L'antécupidon
L'après-midi touche à sa fin, en bon assassin il se prépare. Il vérifie son fusil longue portée, le graisse un peu, nettoie sa lunette de visée et sort.
Bien qu'on puisse avoir besoin de lui à toute heure, Antécupidon soigne toujours sa préparation de fin d'après-midi, car le crépuscule et ses couchers de soleils sonnent l'apogée des élans amoureux. Il sillonne la ville et tombe sur un premier couple, attablé autour d'un dîner romantique. Il s'installe derrière une poubelle municipale, non pas pour se cacher puisque nul ne le voit, mais pour le souci du détail, le fumet de déchêt ajoute souvent un petit plus à son action.
Antécupidon prend quelques secondes pour analyser les attitudes du couple, regards langoureux, poses suggestives, doigts qui se frôlent… C'est un début de relation, la séduction est en œuvre, encore quelques minutes et les cœurs pourraient conclure vers un après-repas à domicile. Le moment arrive, il vise la gorge de l'homme et tire au moment où leurs lèvres se rapprochent.
Un rot sonnore s'élève et repousse aussitôt la bouche de la femme dans une mimique de dégoût. L'amour qui commençait doucement à s'installer en elle s'envole aussitôt, Antécupidon a réussi son tir et s'en va sans un regard pour la dispute qui éclate.
Il parcourt la ville, décourageant de ci-de là les ardeurs en développement avant de se rapprocher d'immeubles résidentiels. Il tend l'oreille et, oui, des habits sont jetés au sol dans des soupirs de désir. Antécupidon escalade une façade - personne ne le voit, on vous dit - jusqu'à se hisser à la bonne hauteur. Les volets sont fermés, mais qu'importe, sa lunette transperce tous les matériaux.

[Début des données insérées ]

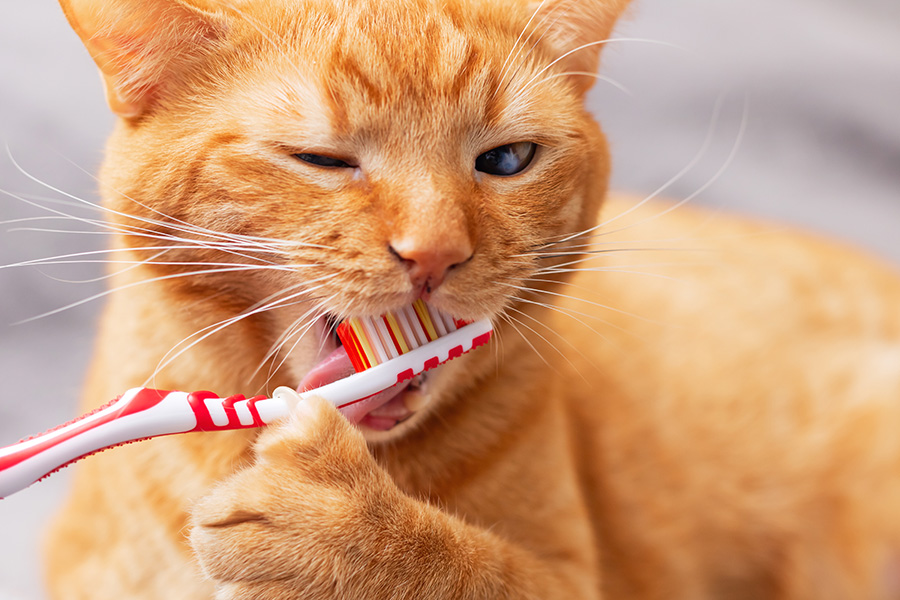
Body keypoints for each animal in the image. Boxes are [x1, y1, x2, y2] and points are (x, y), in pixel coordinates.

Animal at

Les amants sont presque nus, Antécupidon décèle de la timidité, de la découverte. Une première fois, décidement c'est sa soirée de chance ! Ni une, ni deux, il vise les pieds de la femme et les affuble d'épaisses chaussettes avec l'idée saugrenue de les garder.
- C'est mon fantasme, tu comprends ? se met-elle à lui expliquer.
Une petite hésitation fait frémir Antécupidon, serait-il tombé sur un fétichiste des chaussettes épaisses ? Un esprit ouvert à la découverte ? Il soupire de soulagement, en apercevant la perte de vigueur du bonhomme. Le lit restera froid.
Le reste de la soirée poursuit son train train habituel, ébats amoureux coupés dans leurs élans ou vieux couples boursoufflés d'ennui ; le métier de tueur d'amour ne connaît pas le chômage.